Activity — Go through the data and copy each line where the string "assets" appears.

Material shown —

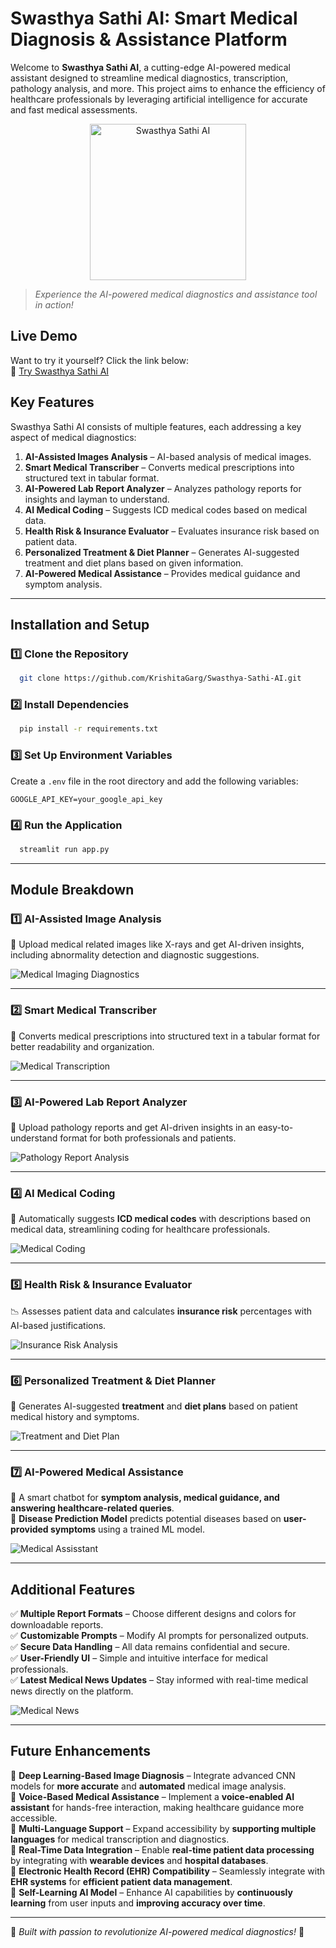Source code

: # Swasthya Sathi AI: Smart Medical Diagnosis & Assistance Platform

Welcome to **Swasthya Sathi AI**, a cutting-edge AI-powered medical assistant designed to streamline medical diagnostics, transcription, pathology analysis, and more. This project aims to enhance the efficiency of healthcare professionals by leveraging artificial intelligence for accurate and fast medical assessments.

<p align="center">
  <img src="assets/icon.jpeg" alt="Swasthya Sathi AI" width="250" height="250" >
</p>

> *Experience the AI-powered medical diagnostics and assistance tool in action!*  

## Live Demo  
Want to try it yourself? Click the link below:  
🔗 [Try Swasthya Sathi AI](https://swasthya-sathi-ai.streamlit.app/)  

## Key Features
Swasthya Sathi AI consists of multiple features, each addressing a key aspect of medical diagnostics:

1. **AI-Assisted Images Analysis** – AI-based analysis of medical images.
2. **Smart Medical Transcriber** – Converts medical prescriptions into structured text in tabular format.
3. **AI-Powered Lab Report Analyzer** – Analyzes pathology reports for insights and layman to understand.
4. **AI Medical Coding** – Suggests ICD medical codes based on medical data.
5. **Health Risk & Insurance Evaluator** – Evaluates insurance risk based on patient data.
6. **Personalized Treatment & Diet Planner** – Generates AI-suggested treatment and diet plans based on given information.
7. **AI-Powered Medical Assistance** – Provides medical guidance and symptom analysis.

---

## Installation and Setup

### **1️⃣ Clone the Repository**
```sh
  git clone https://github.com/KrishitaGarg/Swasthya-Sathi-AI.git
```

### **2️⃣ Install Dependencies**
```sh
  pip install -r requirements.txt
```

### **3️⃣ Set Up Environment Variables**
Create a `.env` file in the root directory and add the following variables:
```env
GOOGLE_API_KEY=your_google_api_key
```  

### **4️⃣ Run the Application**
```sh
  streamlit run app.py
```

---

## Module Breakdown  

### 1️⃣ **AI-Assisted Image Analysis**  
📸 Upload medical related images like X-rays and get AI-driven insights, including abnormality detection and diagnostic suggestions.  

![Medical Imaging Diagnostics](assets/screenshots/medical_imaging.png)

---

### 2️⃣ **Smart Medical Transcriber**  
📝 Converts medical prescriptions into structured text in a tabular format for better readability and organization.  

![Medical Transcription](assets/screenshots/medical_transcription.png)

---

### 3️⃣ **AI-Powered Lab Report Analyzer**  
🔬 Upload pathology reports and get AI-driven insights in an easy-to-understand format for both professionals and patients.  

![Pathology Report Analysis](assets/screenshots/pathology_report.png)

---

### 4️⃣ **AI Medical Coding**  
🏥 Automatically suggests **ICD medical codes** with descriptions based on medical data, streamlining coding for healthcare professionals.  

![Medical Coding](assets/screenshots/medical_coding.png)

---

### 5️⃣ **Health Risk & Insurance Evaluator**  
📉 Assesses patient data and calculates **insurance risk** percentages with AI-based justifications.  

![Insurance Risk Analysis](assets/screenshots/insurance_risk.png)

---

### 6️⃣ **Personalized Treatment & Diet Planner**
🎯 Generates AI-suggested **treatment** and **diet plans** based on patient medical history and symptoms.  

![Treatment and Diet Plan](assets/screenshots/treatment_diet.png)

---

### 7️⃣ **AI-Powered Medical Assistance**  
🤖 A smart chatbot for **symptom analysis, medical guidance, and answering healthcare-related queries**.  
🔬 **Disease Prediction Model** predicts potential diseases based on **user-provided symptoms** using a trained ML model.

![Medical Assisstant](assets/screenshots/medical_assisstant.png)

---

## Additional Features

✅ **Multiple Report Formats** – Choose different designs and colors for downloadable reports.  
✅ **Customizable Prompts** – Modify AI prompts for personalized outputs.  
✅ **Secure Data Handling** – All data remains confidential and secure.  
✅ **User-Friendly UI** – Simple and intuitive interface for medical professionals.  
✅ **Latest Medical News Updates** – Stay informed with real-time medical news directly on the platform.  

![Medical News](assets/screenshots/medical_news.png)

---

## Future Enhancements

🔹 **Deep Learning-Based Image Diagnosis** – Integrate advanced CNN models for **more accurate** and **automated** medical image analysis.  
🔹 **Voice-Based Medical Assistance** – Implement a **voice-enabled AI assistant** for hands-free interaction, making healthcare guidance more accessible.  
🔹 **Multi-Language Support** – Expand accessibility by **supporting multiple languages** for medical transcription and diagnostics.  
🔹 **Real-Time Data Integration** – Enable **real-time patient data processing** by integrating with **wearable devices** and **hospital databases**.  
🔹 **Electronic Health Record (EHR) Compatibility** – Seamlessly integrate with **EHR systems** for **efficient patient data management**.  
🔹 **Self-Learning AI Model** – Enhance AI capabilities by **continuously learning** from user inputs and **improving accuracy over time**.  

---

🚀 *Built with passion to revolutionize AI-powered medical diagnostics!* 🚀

Written response —
  <img src="assets/icon.jpeg" alt="Swasthya Sathi AI" width="250" height="250" >
![Medical Imaging Diagnostics](assets/screenshots/medical_imaging.png)
![Medical Transcription](assets/screenshots/medical_transcription.png)
![Pathology Report Analysis](assets/screenshots/pathology_report.png)
![Medical Coding](assets/screenshots/medical_coding.png)
![Insurance Risk Analysis](assets/screenshots/insurance_risk.png)
![Treatment and Diet Plan](assets/screenshots/treatment_diet.png)
![Medical Assisstant](assets/screenshots/medical_assisstant.png)
![Medical News](assets/screenshots/medical_news.png)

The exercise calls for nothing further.